Characterization of an N-terminal Na1.5 channel variant - a potential risk factor for arrhythmias and sudden death?

Background: Alterations in the SCN5A gene encoding the cardiac sodium channel Na1.5 have been linked to a number of arrhythmia syndromes and diseases including long-QT syndrome (LQTS), Brugada syndrome (BrS) and dilative cardiomyopathy (DCM), which may predispose to fatal arrhythmias and sudden death. We identified the heterozygous variant c.316A > G, p.(Ser106Gly) in a 35-year-old patient with survived cardiac arrest. In the present study, we aimed to investigate the functional impact of the variant to clarify the medical relevance.

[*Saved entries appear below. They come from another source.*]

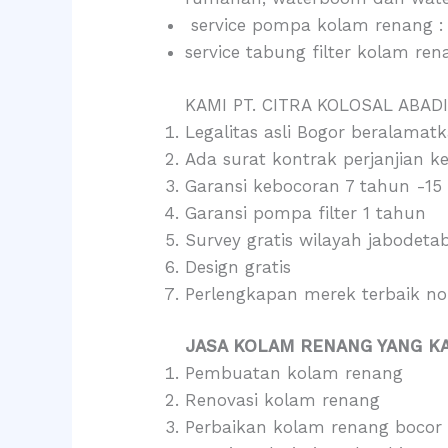
service pompa kolam renang : se
service tabung filter kolam rena
KAMI PT. CITRA KOLOSAL ABADI
Legalitas asli Bogor beralamat
Ada surat kontrak perjanjian k
Garansi kebocoran 7 tahun -15
Garansi pompa filter 1 tahun
Survey gratis wilayah jabodeta
Design gratis
Perlengkapan merek terbaik n
JASA KOLAM RENANG YANG KA
Pembuatan kolam renang
Renovasi kolam renang
Perbaikan kolam renang bocor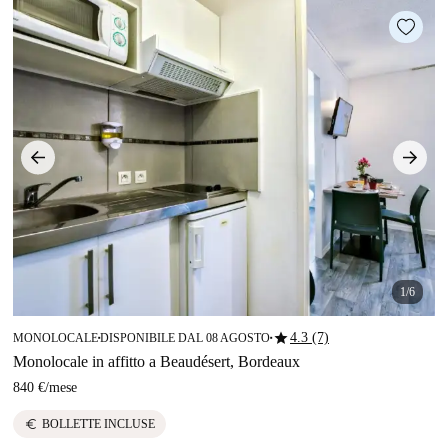
1/6
star
4.3 (7)
MONOLOCALE
DISPONIBILE DAL 08 AGOSTO
■
■
Monolocale in affitto a Beaudésert, Bordeaux
840 €
/
mese
euro
BOLLETTE INCLUSE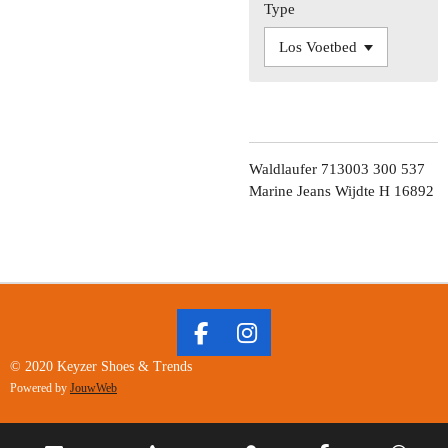
Type
Waldlaufer 713003 300 537
Marine Jeans Wijdte H 16892
F
I
A
N
© 2020 Keyzer Shoes & Trends
C
S
Powered by
JouwWeb
E
T
B
A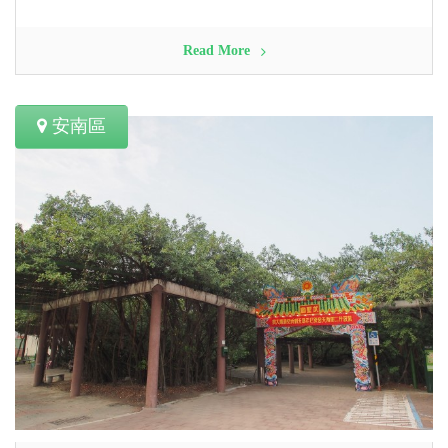
Read More
安南區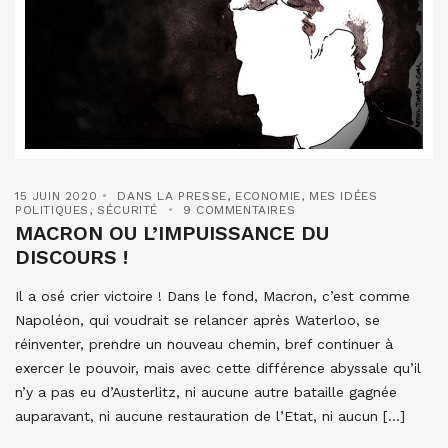
15 JUIN 2020
DANS LA PRESSE
,
ECONOMIE
,
MES IDÉES
POLITIQUES
,
SÉCURITÉ
9 COMMENTAIRES
MACRON OU L’IMPUISSANCE DU
DISCOURS !
Il a osé crier victoire ! Dans le fond, Macron, c’est comme
Napoléon, qui voudrait se relancer après Waterloo, se
réinventer, prendre un nouveau chemin, bref continuer à
exercer le pouvoir, mais avec cette différence abyssale qu’il
n’y a pas eu d’Austerlitz, ni aucune autre bataille gagnée
auparavant, ni aucune restauration de l’Etat, ni aucun […]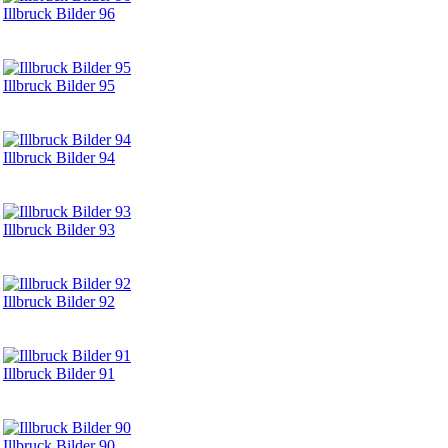
Illbruck Bilder 96
Illbruck Bilder 95
Illbruck Bilder 94
Illbruck Bilder 93
Illbruck Bilder 92
Illbruck Bilder 91
Illbruck Bilder 90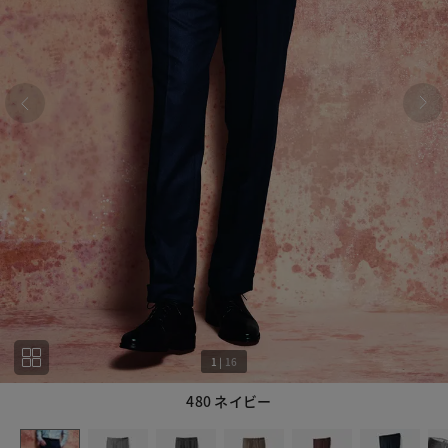
1
|
16
480 ネイビー
1
16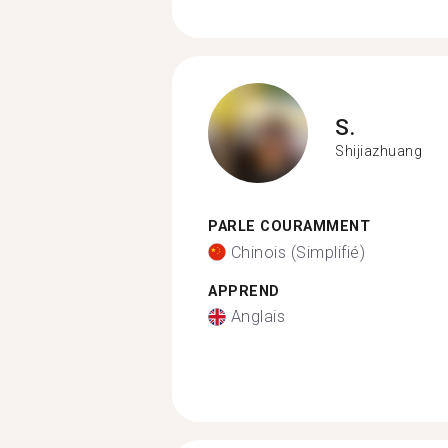
S.
Shijiazhuang
PARLE COURAMMENT
Chinois (Simplifié)
APPREND
Anglais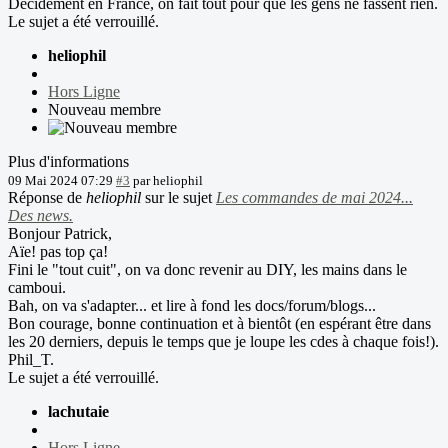
Décidément en France, on fait tout pour que les gens ne fassent rien.
Le sujet a été verrouillé.
heliophil
Hors Ligne
Nouveau membre
Plus d'informations
09 Mai 2024 07:29
#3
par
heliophil
Réponse de
heliophil
sur le sujet
Les commandes de mai 2024...
Des news.
Bonjour Patrick,
Aïe! pas top ça!
Fini le "tout cuit", on va donc revenir au DIY, les mains dans le
camboui.
Bah, on va s'adapter... et lire à fond les docs/forum/blogs...
Bon courage, bonne continuation et à bientôt (en espérant être dans
les 20 derniers, depuis le temps que je loupe les cdes à chaque fois!).
Phil_T.
Le sujet a été verrouillé.
lachutaie
Hors Ligne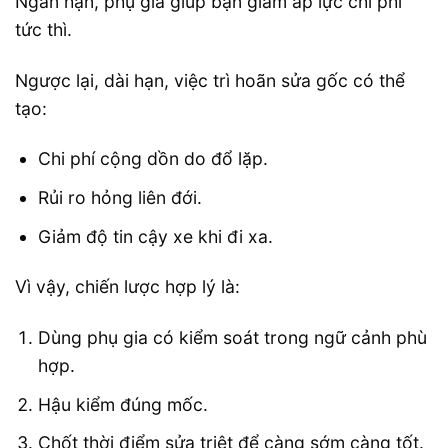
Ngắn hạn, phụ gia giúp bạn giảm áp lực chi phí
tức thì.
Ngược lại, dài hạn, việc trì hoãn sửa gốc có thể
tạo:
Chi phí cộng dồn do đổ lặp.
Rủi ro hỏng liên đới.
Giảm độ tin cậy xe khi đi xa.
Vì vậy, chiến lược hợp lý là:
Dùng phụ gia có kiểm soát trong ngữ cảnh phù
hợp.
Hậu kiểm đúng mốc.
Chốt thời điểm sửa triệt để càng sớm càng tốt.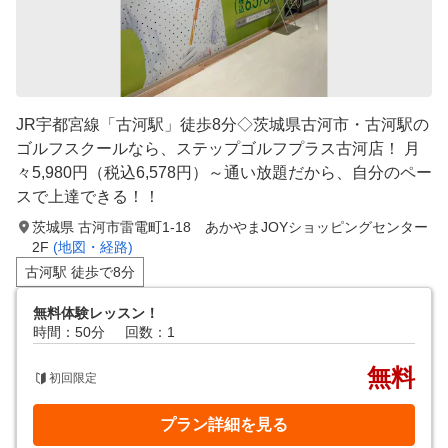
JR宇都宮線「古河駅」徒歩8分◇茨城県古河市・古河駅の
ゴルフスクールなら、ステップゴルフプラス古河店！ 月
々5,980円（税込6,578円）～通い放題だから、自分のペー
スで上達できる！！
茨城県 古河市雷電町1-18 あかやまJOYショッピングセンター
2F
(地図・経路)
古河駅 徒歩で8分
無料体験レッスン！
時間：50分
回数：1
無料
初回限定
プラン詳細を見る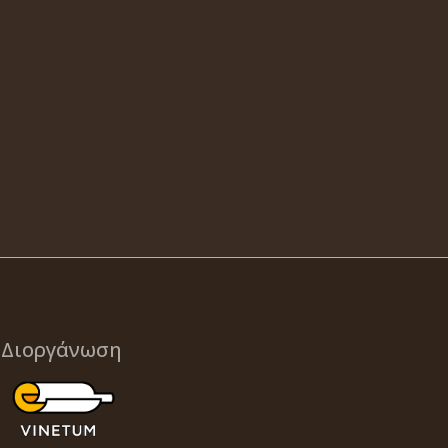
Διοργάνωση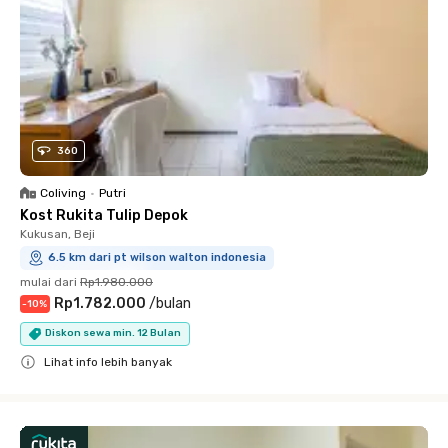
360
Coliving
•
Putri
Kost Rukita Tulip Depok
Kukusan, Beji
6.5 km dari pt wilson walton indonesia
mulai dari
Rp1.980.000
Rp1.782.000
/
bulan
-
10
%
Diskon sewa min. 12 Bulan
Lihat info lebih banyak
Close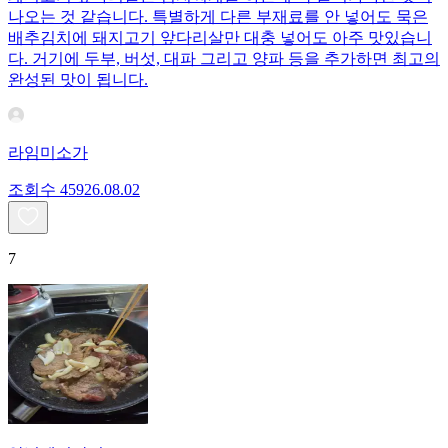
나오는 것 같습니다. 특별하게 다른 부재료를 안 넣어도 묵은
배추김치에 돼지고기 앞다리살만 대충 넣어도 아주 맛있습니
다. 거기에 두부, 버섯, 대파 그리고 양파 등을 추가하면 최고의
완성된 맛이 됩니다.
라임미소가
조회수
459
26.08.02
7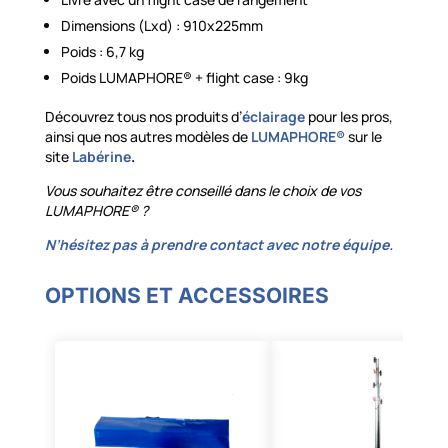
Dimensions (Lxd) : 910x225mm
Poids : 6,7 kg
Poids LUMAPHORE® + flight case : 9kg
Découvrez tous nos produits d’
éclairage
pour les pros,
ainsi que nos autres modèles de
LUMAPHORE®
sur le
site
Labérine
.
Vous souhaitez être conseillé dans le choix de vos
LUMAPHORE® ?
N’hésitez pas à prendre contact avec notre équipe.
OPTIONS ET ACCESSOIRES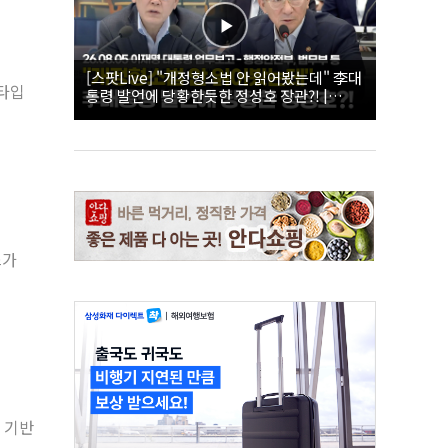
[스팟Live] "개정형소법 안 읽어봤는데" 李대
 타입
통령 발언에 당황한듯한 정성호 장관?! |
26.08.05 이재명 대통령 업무보고 - 행정안전
부, 법무부 등
스가
 기반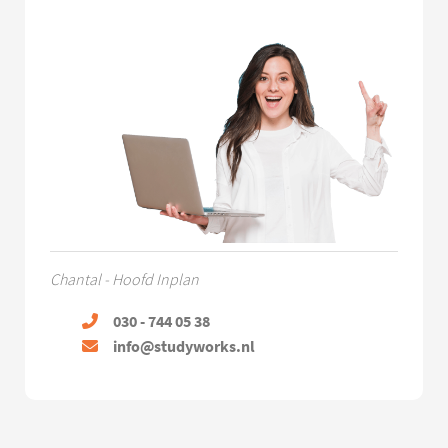
Chantal - Hoofd Inplan
030 - 744 05 38
info@studyworks.nl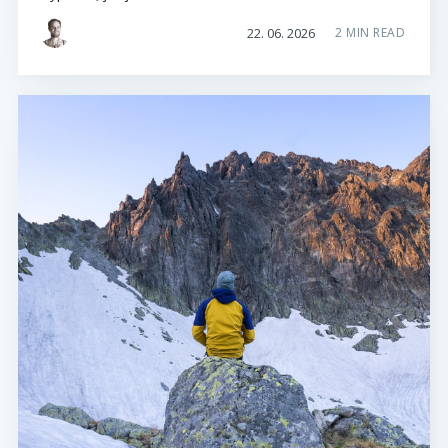
22. 06. 2026
2 MIN READ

Methods: Mutant as well as wild type GFP tagged Na1.5 channels were expressed in HEK293 cells. We performed functional characterization experiments using patch-clamp technique.

Results: Electrophysiological measurements indicated, that the detected missense variant alters Nav1.5 channel functionality leading to a gain-of-function effect. Cells expressing S106G channels show an increase in Na1.5 current over the entire voltage window.

Conclusion: The results support the assumption that the detected sequence aberration alters Na1.5 channel function and may predispose to cardiac arrhythmias and sudden cardiac death.